# Saved entries

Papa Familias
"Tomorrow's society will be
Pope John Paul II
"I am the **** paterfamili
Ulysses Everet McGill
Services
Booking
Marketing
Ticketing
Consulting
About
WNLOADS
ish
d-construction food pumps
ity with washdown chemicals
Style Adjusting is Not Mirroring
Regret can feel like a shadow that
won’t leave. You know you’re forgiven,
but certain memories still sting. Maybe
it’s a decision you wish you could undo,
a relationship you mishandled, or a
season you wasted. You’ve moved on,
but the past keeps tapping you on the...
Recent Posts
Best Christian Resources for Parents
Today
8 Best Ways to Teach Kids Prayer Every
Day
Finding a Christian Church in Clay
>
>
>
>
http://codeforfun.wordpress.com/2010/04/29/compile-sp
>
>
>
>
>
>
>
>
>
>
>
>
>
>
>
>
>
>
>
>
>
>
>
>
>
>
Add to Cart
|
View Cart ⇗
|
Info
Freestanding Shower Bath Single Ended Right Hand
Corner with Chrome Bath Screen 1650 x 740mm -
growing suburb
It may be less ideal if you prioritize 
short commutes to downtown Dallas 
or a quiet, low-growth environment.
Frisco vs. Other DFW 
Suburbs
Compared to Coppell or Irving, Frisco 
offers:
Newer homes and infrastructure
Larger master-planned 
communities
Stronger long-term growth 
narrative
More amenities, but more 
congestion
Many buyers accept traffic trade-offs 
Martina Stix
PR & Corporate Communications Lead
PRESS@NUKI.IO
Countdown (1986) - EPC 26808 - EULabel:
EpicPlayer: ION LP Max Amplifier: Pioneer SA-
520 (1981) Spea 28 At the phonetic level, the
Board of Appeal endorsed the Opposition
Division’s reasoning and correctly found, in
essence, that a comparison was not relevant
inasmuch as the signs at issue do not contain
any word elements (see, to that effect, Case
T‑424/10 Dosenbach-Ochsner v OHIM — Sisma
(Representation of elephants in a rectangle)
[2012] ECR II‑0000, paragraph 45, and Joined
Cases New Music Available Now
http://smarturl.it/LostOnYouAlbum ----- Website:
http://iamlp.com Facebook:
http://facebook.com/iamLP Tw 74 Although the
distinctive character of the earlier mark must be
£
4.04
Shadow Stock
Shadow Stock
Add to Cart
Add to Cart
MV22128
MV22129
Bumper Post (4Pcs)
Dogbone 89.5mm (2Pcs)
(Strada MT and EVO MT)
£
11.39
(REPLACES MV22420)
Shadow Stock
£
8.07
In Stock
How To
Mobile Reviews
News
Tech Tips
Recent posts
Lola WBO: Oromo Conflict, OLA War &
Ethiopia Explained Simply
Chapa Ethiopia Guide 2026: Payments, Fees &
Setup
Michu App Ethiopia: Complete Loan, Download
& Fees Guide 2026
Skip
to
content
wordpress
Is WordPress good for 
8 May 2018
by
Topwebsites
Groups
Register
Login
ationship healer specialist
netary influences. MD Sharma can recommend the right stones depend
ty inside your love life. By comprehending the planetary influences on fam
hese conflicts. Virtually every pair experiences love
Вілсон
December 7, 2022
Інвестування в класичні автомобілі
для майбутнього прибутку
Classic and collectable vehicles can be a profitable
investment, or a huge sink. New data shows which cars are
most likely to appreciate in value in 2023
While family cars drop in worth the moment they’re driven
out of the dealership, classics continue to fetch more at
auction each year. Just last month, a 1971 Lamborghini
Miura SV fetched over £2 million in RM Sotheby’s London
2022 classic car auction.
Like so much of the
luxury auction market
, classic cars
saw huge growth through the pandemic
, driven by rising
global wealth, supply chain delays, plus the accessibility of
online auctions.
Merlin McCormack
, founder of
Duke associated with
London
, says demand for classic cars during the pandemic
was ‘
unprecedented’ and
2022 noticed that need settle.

# EXERCISE GOAL
Wherever the word "pandemic" appears in a line of the data above, copy that line.

# YOUR RESPONSE
saw huge growth through the pandemic
, says demand for classic cars during the pandemic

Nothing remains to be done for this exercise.